Here’s a look at how French assets are faring and what’s next:
1/ STUCK IN THE MUD
France’s weak fiscal position looks set to keep government bonds on the back foot.
The risk premium, or spread, demanded by holders of French debt over safer German bonds is around 71 basis points (bps). That’s higher than the 50 bps seen before the election, but down from 85 bps reached in late June – the highest since the euro zone debt crisis over a decade ago.
An S&P sovereign rating downgrade in May and a warning from Moody’s in July suggest French borrowing costs will remain relatively high for now.
France’s debt as a share of its gross domestic product stands at over 100%. Germany’s stands at just over 60%.
“We think this will be a gradual move wider over time, in-as-much as we think that any move in spreads will be capped below 100 bps, beside a presidential election taking place,” BlueBay’s Dowding said, referring to the French/German bond gap.
2/ STABILITY, WHERE ARE YOU?
French equities have underperformed European counterparts since Macron’s June 9 election announcement and an initial post-election relief rally fizzled out.

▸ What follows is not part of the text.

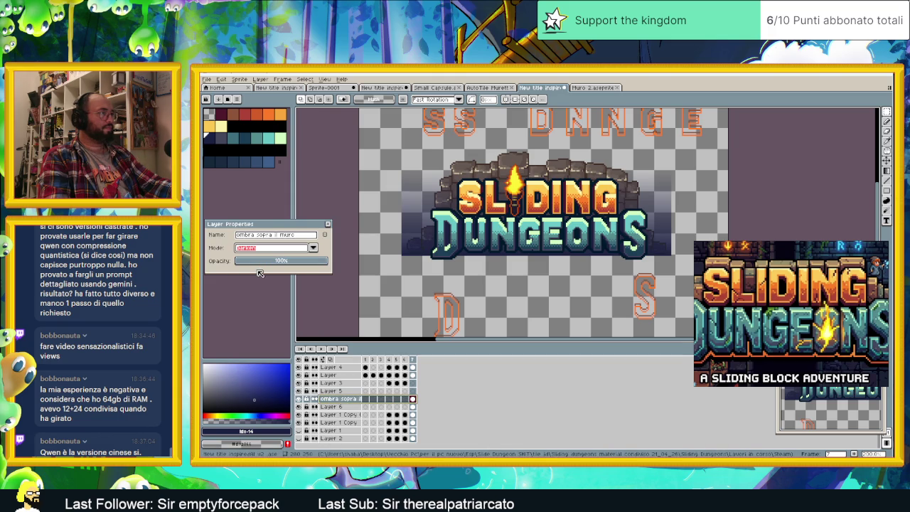
pyautogui.press('plus')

A rebound will remain elusive until the political deadlock breaks, analysts said.
The blue-chip CAC 40 index is 4.6% below levels seen in early June, while Germany’s DAX is up 2% and the broader European STOXX 600 is little changed. French mid-caps, with greater exposure to the domestic economy, are down 8%.
“Markets maybe underestimated how difficult the political situation is,” said Morningstar European equity strategist Michael Field.
“Until we see signs of what a government will look like, and more importantly whether it is strong enough to last the distance, we’re probably unlikely to see a recovery in equities.”
Data from Morningstar Direct showed an estimated 243 billion euro ($270 billion) outflow from French equity and small- and mid-cap funds in June, which has failed to materially recover.
3/ MONEY IN THE BANK
French banks have been hit particularly hard, but for some that’s also a buying opportunity.
Societe Generale, BNP Paribas and Credit Agricole – the big three French banks – are down between 5% and 16% since the June election decision. Europe’s bank index is down just 0.6% over the same period.
Morningstar’s Field said the international exposure of the big French banks was a buying opportunity. He also warned that prolonged political uncertainty could hurt, while the risks of a widening deficit under a leftist government could spark rising funding costs.
“I can certainly see the negatives around banks, but where there is disconnect is around how exposed some banks are,” he said.
“BNP and SocGen are our favoured plays and they’re diversified enough away from that domestic market with their funding being more international, that they can ride through that.”
4/ WHAT CRISIS?
The euro, which took a brief knock in June, has bounced back and is unperturbed by France’s political woes.
It hit a 13-month high against a broadly weak dollar earlier this week, with currency traders’ focus on the outlook for interest rates.
The U.S. Federal Reserve is expected to embark on a series of rate cuts, with the European Central Bank going slower on monetary easing – a positive outcome for the euro. “Political uncertainty might weigh, even in the case of a non-leftist government, but more to limit more euro strength rather than triggering a sell-off,” said UniCredit currency strategist Roberto Mialich.